TASK. From the entries below, copy every line that holds the word "IPSEOA".

+++ RECORDS +++

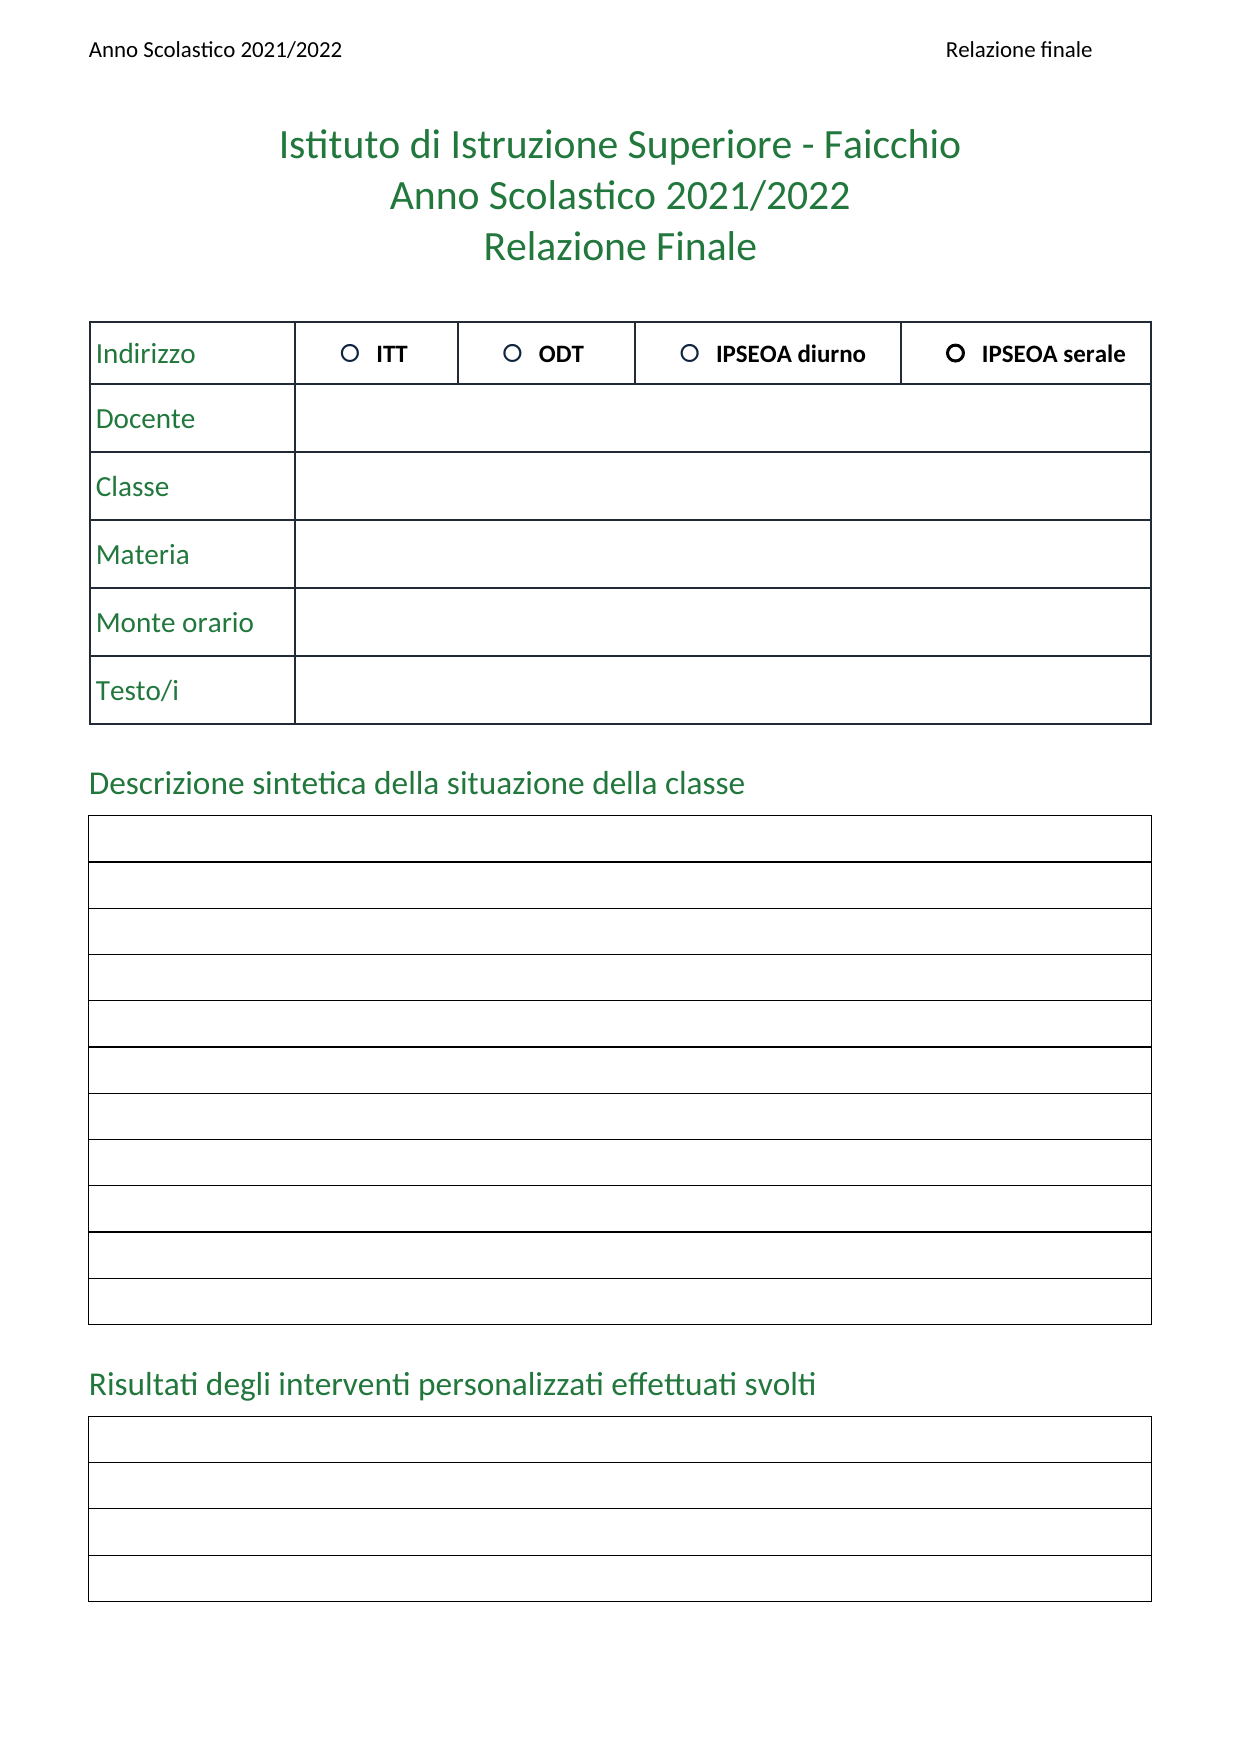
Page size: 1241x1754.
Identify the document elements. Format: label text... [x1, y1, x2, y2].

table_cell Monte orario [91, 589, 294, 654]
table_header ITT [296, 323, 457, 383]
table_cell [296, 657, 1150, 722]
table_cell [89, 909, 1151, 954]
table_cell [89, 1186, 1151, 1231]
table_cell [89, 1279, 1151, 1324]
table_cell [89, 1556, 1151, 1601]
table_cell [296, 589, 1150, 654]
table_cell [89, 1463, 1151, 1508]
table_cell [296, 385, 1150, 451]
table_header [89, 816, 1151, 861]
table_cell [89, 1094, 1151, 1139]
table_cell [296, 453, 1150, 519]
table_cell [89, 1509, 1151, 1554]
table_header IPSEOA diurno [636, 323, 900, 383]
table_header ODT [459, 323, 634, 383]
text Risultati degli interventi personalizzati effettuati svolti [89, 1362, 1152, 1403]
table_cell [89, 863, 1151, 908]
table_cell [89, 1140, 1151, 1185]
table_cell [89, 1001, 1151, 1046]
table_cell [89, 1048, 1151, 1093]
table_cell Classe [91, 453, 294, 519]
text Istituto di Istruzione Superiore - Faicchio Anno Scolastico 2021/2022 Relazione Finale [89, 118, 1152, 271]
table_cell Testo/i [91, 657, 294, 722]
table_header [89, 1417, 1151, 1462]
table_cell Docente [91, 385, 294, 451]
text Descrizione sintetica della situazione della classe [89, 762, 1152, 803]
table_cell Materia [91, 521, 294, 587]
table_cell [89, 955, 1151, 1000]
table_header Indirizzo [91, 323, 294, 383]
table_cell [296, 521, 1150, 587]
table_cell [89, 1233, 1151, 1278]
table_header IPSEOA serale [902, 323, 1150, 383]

+++

EXPECTED ANSWER.
table_header IPSEOA diurno [636, 323, 900, 383]
table_header IPSEOA serale [902, 323, 1150, 383]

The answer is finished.